The streets of Rifthold were slick with last night’s rain, gleaming like glass in the early light, but Sam Cortland moved through them like smoke, quiet, sure, unseen. Dawn had barely touched the sky, just a silver kiss behind the palace spires, and already the city hummed with the weight of secrets.
Above, the towering marble of the glass castle reflected the rising sun like a shard of judgment. Below, in the slums and alleyways of the capital’s belly, the scent of smoke and rot clung to every stone. This was a city built to dazzle kings and break anyone else.
Sam had known no other world. Adarlan had never offered him kindness, not as a boy scraping for bread, not as a blade-for-hire serving the King of Assassins.
He passed the spiked gates of a closed tavern and paused, eyes scanning rooftops out of habit. Somewhere behind him, a vendor rolled open a stall, spilling the scent of baking bread into the air. For one strange, fleeting second, he imagined a quieter life. A real one. With clean mornings, no blood on his hands, and someone beside him.
But this city didn’t give second chances.
Still, he adjusted the strap of the daggers across his back and pressed forward.
The mark was due to arrive at the docks before midnight, alone, unguarded, dressed like any other merchant slipping past curfew with forbidden goods. That’s what Sam had been told: an enemy of the crown, a traitor to Adarlan, someone who moved information and weapons between rebels in secret.
His job was to stop the message from reaching the border.

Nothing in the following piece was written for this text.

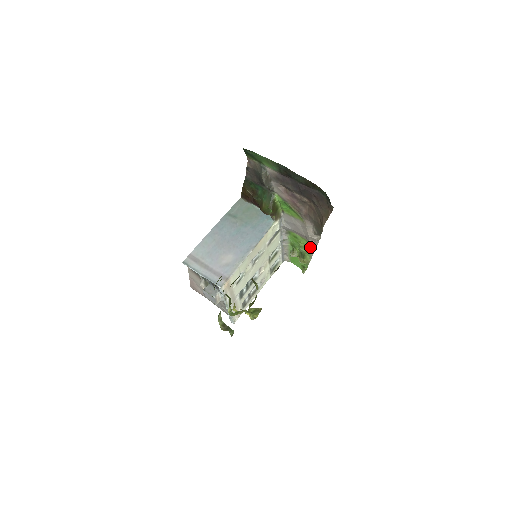
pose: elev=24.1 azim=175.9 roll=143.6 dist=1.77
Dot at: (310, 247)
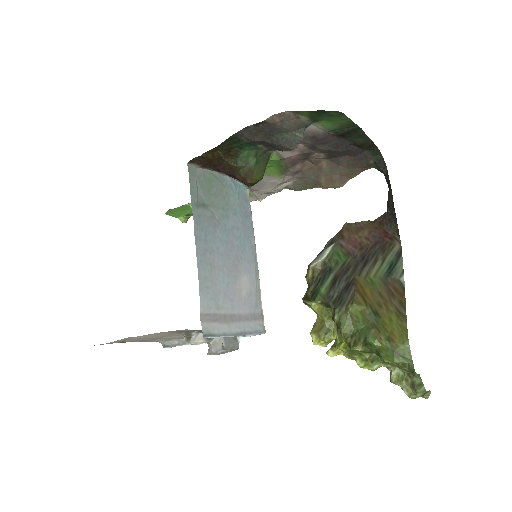
Dot at: occluded
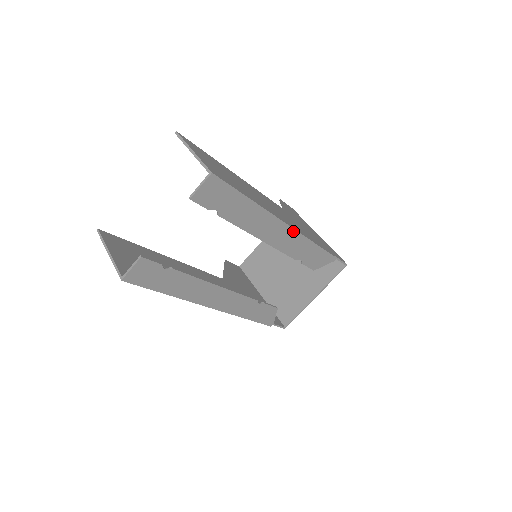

No witnesses. No mistakes.
He crouched in the shadows of an abandoned warehouse rooftop, the damp stone cold beneath his gloves. Moonlight turned the sea below to glass. The wind carried salt and smoke and the faint hiss of waves slapping the hulls of moored ships. Below him, footsteps echoed.

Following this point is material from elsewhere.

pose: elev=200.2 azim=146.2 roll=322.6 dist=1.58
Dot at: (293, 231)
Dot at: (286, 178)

There. The mark, tall, cloaked, moving toward the pier with purpose.
Sam rose, silent as breath, calculating his descent. A clean strike, fast and bloodless if possible. He didn’t care about rebel politics, but he followed orders when they kept others safe. When they paid well enough to buy a future.
He moved.
But halfway down the stone wall, a scream tore through the quiet.
Female. Close.
Sam froze mid-descent. The mark glanced toward the sound, then back toward the ship. And ran.
Sam’s boots hit the ground in a low crouch. He should have followed. Should have chased, finished the job. But the scream came again, sharper now, choked by fear, and instinct dragged him sideways into the alley across the street. Two men had cornered a young woman against the rotting wall of a fish stall. Sam heard them hissing at her about coin. She struggled, one arm bloody, the other pinned behind her. Her eyes locked on Sam as he appeared, widening with something between hope and disbelief.
He didn't hesitate.
The first man never saw the elbow that cracked his jaw. The second went down harder, Sam’s knee to his gut and a hilt to the side of his head. Both slumped to the alley floor, groaning.
The woman gasped, clutching her arm.
Sam took a step forward. “You’re safe now,” he said softly. “Can you walk?”
She nodded, stunned, and as she staggered past him, Sam turned to glance back toward the docks.
Too late. The ship was gone. The mark had vanished into the dark, and with him, everything Sam had promised to deliver.
He exhaled, jaw tight.
He hadn’t made the wrong choice. But in Rifthold… mercy wasn’t free.